The banking buccaneers would have smelt, and felt, grapeshot.

This option is preferred to moderate the competitive advantage banks get dirty-dealing ‘free transactions’ for ‘free deposits’. Moreover, that done, the system may get closer to proper, cost-related pricing of payments system services – a needed feature sadly lacking.

The ‘free-banking’ culture now entrenched is inimical to competition -- this should be said clearly.]  

(iii)             a system perversely less stable 

The wheel of fortune has turned – for buccaneers and compliant regulators.

Misguided regulation is now having perverse consequences, for stability, in a low interest rate environment. These perverse consequences flow from the attendant devaluation of the goodwill/franchise-value of the ‘rents’ regulators gifted to banks.

The devaluation of banks’ franchises reflects the sharp reduction in the ‘soft earnings’ banks get investing ‘free deposits’. The capital equivalent, de facto, the present-value of these ‘rents’, has been a very important part of a bank’s total resources (capital) available for sale to meet liabilities in a crisis.

Now, considering that expected, base, interest rates have fallen from some 7.5% p.a. to 2.5% p.a., a 5% p.a. reduction in the margin on some $1 trillion nominally reduces bank revenue by some $50 billion p.a. (other things unchanged).  The present capitalized value of such a reduction, being a multiple, is a big number in relation to the share market value of the 4Pillars.

Put illustratively, in the early 1980s when 4 major banks merged to form two Pillars, the ‘pre and post’ market value of the four banks increased some 25% -- this windfall reflecting merged banks taking both sets of ‘rents’ but, consolidating to the bigger scale, saving overhead and operating costs.

The purchase price, on the market, of the banks ‘entitled’ to these eroded rents is now substantially lower.  The PC may like to weigh the ‘de-facto capital’ so eroded against the ‘cash capital’ added after the Murray Report demanded cash-capital injections.

It is this line of thinking that puts on the horizon the prospect of further consolidating the banking system to 2 Pillars and separately incorporating their basic banking functions – providing payments services and holding transaction deposits matched by safe assets.

The script for what else sensibly follows is in a box belonging to Pandora.

There is no clean slate to write about competition initiatives -- smart regulation can promote outcomes ‘as if’ the system were competitive.
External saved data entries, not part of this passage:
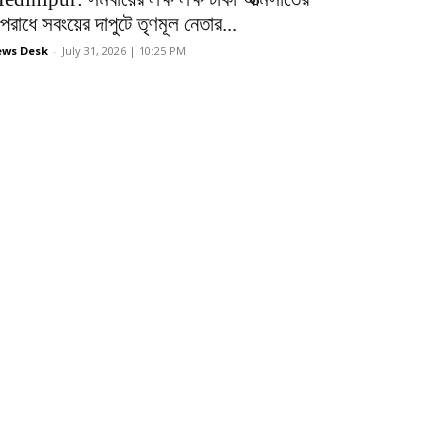
রাধে সবংয়ের দাপুটে তৃণমূল নেতার...
ws Desk
-
July 31, 2026 | 10:25 PM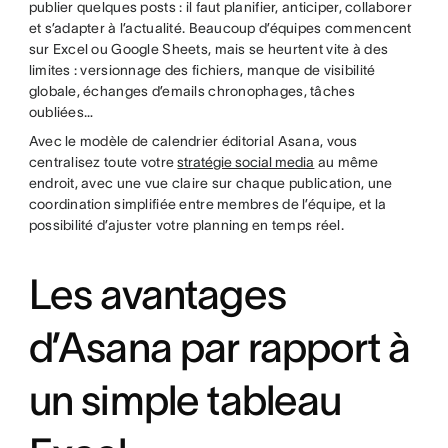
publier quelques posts : il faut planifier, anticiper, collaborer
et s’adapter à l’actualité. Beaucoup d’équipes commencent
sur Excel ou Google Sheets, mais se heurtent vite à des
limites : versionnage des fichiers, manque de visibilité
globale, échanges d’emails chronophages, tâches
oubliées…
Avec le modèle de calendrier éditorial Asana, vous
centralisez toute votre
stratégie social media
au même
endroit, avec une vue claire sur chaque publication, une
coordination simplifiée entre membres de l’équipe, et la
possibilité d’ajuster votre planning en temps réel.
Les avantages
d’Asana par rapport à
un simple tableau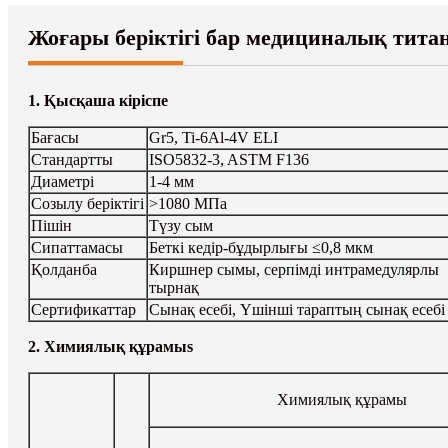
Жоғары беріктігі бар медициналық тит
1. Қысқаша кіріспе
Бағасы
Gr5, Ti-6Al-4V ELI
Стандартты
ISO5832-3, ASTM F136
Диаметрі
1-4 мм
Созылу беріктігі
>1080 МПа
Пішін
Түзу сым
Сипаттамасы
Беткі кедір-бұдырлығы ≤0,8 мкм
Қолданба
Киршнер сымы, серпімді интрамедулярлы
тырнақ
Сертификаттар
Сынақ есебі, Үшінші тараптың сынақ есебі
2. Химиялық құрамы
s
Химиялық құрамы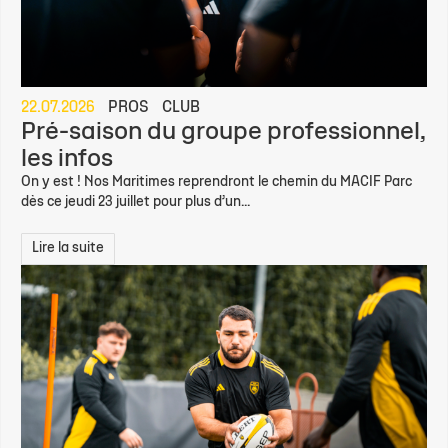
22.07.2026
PROS
CLUB
Pré-saison du groupe professionnel,
les infos
On y est ! Nos Maritimes reprendront le chemin du MACIF Parc
dès ce jeudi 23 juillet pour plus d’un...
Lire la suite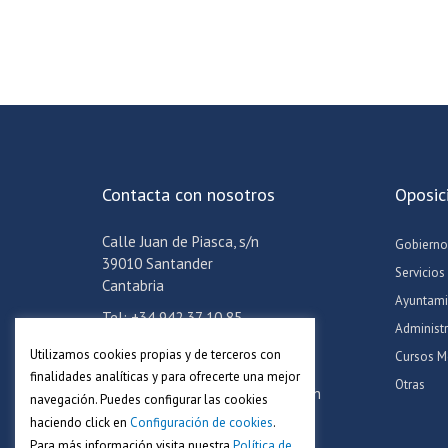
Contacta con nosotros
Oposic
Calle Juan de Piasca, s/n
Gobierno
39010 Santander
Servicios
Cantabria
Ayuntami
Tel: +34 942 37 10 85
Administ
Móvil: +34 608 24 06 57
Utilizamos cookies propias y de terceros con
Cursos M
Email:
info@academiaadoc.es
finalidades analíticas y para ofrecerte una mejor
Otras
Horario oficina: Lun-Jue de 16-19h
navegación. Puedes configurar las cookies
haciendo click en
Configuración de cookies
.
Para más información visita nuestra
Política de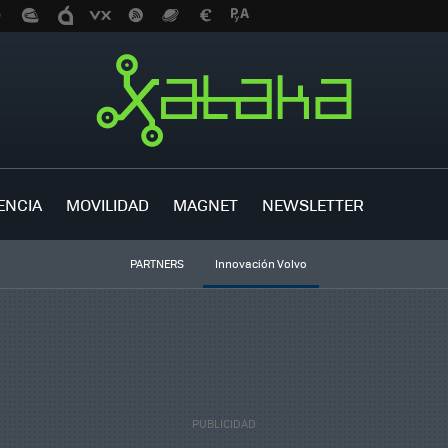
ENCIA
MOVILIDAD
MAGNET
NEWSLETTER
PARTNERS
Innovación Volvo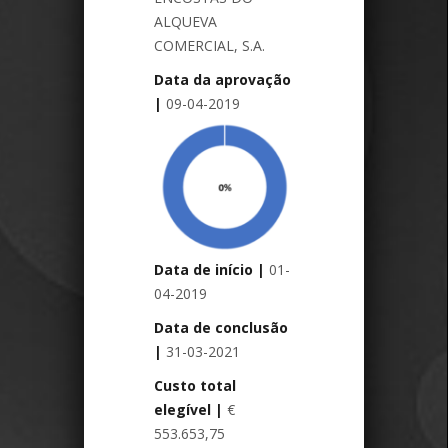
ALQUEVA
COMERCIAL, S.A.
Data da aprovação
|
09-04-2019
Data de início
|
01-
04-2019
Data de conclusão
|
31-03-2021
Custo total
elegível
|
€
553.653,75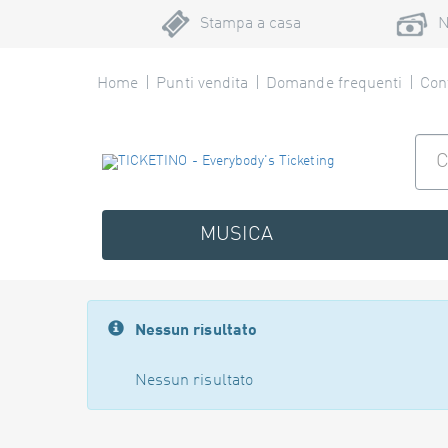
Stampa a casa
N
Home
Punti vendita
Domande frequenti
Cont
MUSICA
Nessun risultato
Nessun risultato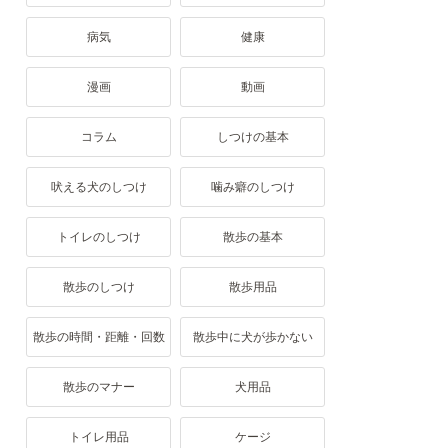
病気
健康
漫画
動画
コラム
しつけの基本
吠える犬のしつけ
噛み癖のしつけ
トイレのしつけ
散歩の基本
散歩のしつけ
散歩用品
散歩の時間・距離・回数
散歩中に犬が歩かない
散歩のマナー
犬用品
トイレ用品
ケージ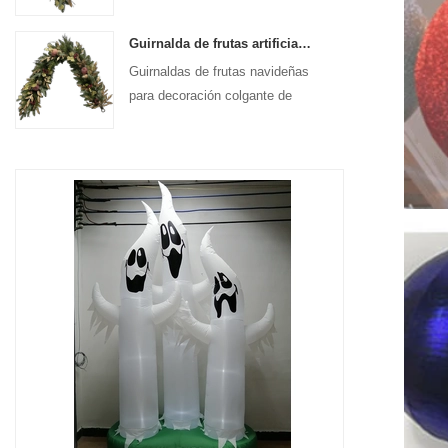
colgante de puerta de entrada
Guirnalda de frutas artificiales de Navidad Senmasine de 72 pulgadas para decoración colgante de chimenea y escaleras
Guirnaldas de frutas navideñas
para decoración colgante de
pared y puerta de entrada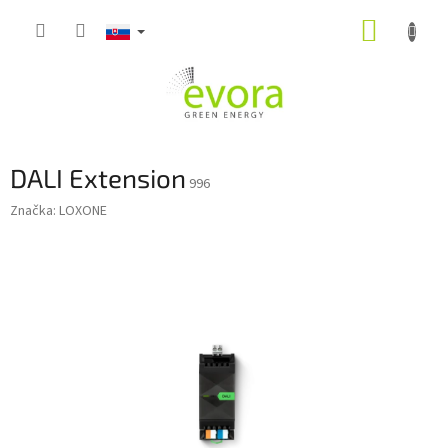
Prejsť
NÁKUP
na
obsah
KOŠÍK
DALI Extension
996
Značka:
LOXONE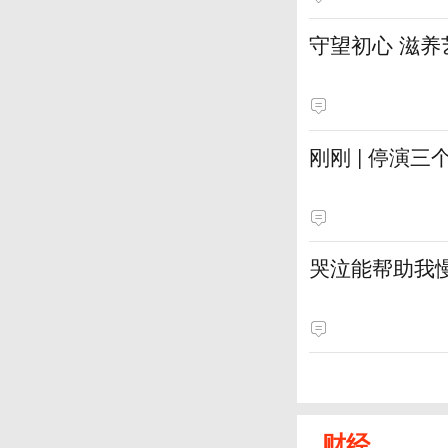
守望初心 滋养
刚刚 | 停演
哭泣能帮助我
财经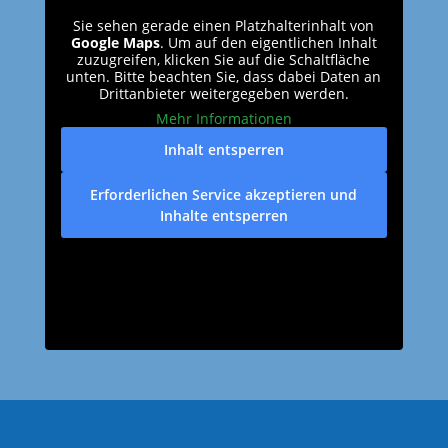
Sie sehen gerade einen Platzhalterinhalt von
Google Maps
. Um auf den eigentlichen Inhalt
zuzugreifen, klicken Sie auf die Schaltfläche
unten. Bitte beachten Sie, dass dabei Daten an
Drittanbieter weitergegeben werden.
Mehr Informationen
Inhalt entsperren
Erforderlichen Service akzeptieren und
Inhalte entsperren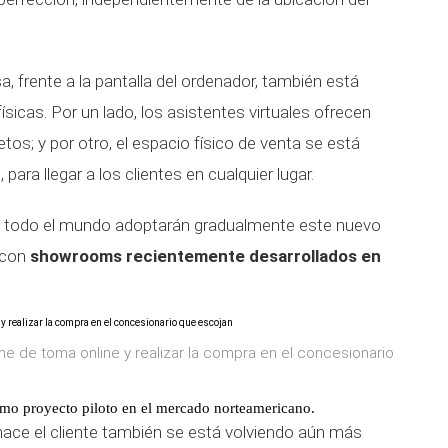
a, frente a la pantalla del ordenador, también está
ísicas. Por un lado, los asistentes virtuales ofrecen
os; y por otro, el espacio físico de venta se está
ara llegar a los clientes en cualquier lugar.
de todo el mundo adoptarán gradualmente este nuevo
 con
showrooms recientemente desarrollados en
he de toma online y realizar la compra en el concesionario
mo proyecto piloto en el mercado norteamericano.
 hace el cliente también se está volviendo aún más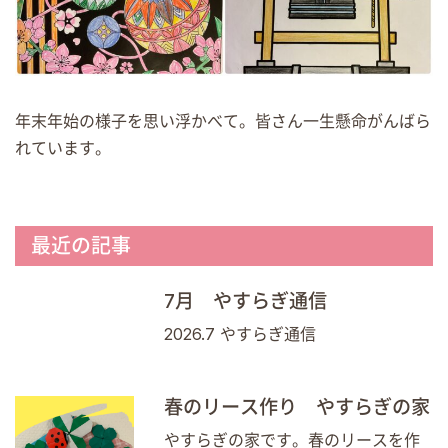
年末年始の様子を思い浮かべて。皆さん一生懸命がんばら
れています。
最近の記事
7月 やすらぎ通信
2026.7 やすらぎ通信
春のリース作り やすらぎの家
やすらぎの家です。春のリースを作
For this reason alone, but also more generally, the PC might give some attention to direct regulatory interventions that will substitute efficiency and fairness for featherbedded complacency and profiteering characterizing the operations of major financial institutions.

Looking ahead, deeming taxable interest income on customers’ transaction account deposits would be a useful start – a wise preparatory step before rates rise and the value of the rents, taken so unfairly, also rises.

If competition is to come – best be ready for it.

END PIECE

One lost option for the PC was to ‘return-to-sender’ a political brief compromising its objectivity and funded capability -- a job that looks too hard may never be done by anyone else either.

Problems with a culture corrupting the regulatory framework should not remain official secrets -- they should be corrected. If not, the retail financial system may be on a collision course with eventual regulatory overkill akin to nationalization.  We are getting closer to a retail banking system more tightly regulated on behalf of a community being the last-resort, bail-out owner but mocked for the privilege.

Doubters may like to ponder how an intensely ‘national’ debate would unfold if a global banking conglomerate were to make a takeover bid for one of the Pillars – a prospect not beyond belief.

To be denied in the national interest for sure – but why?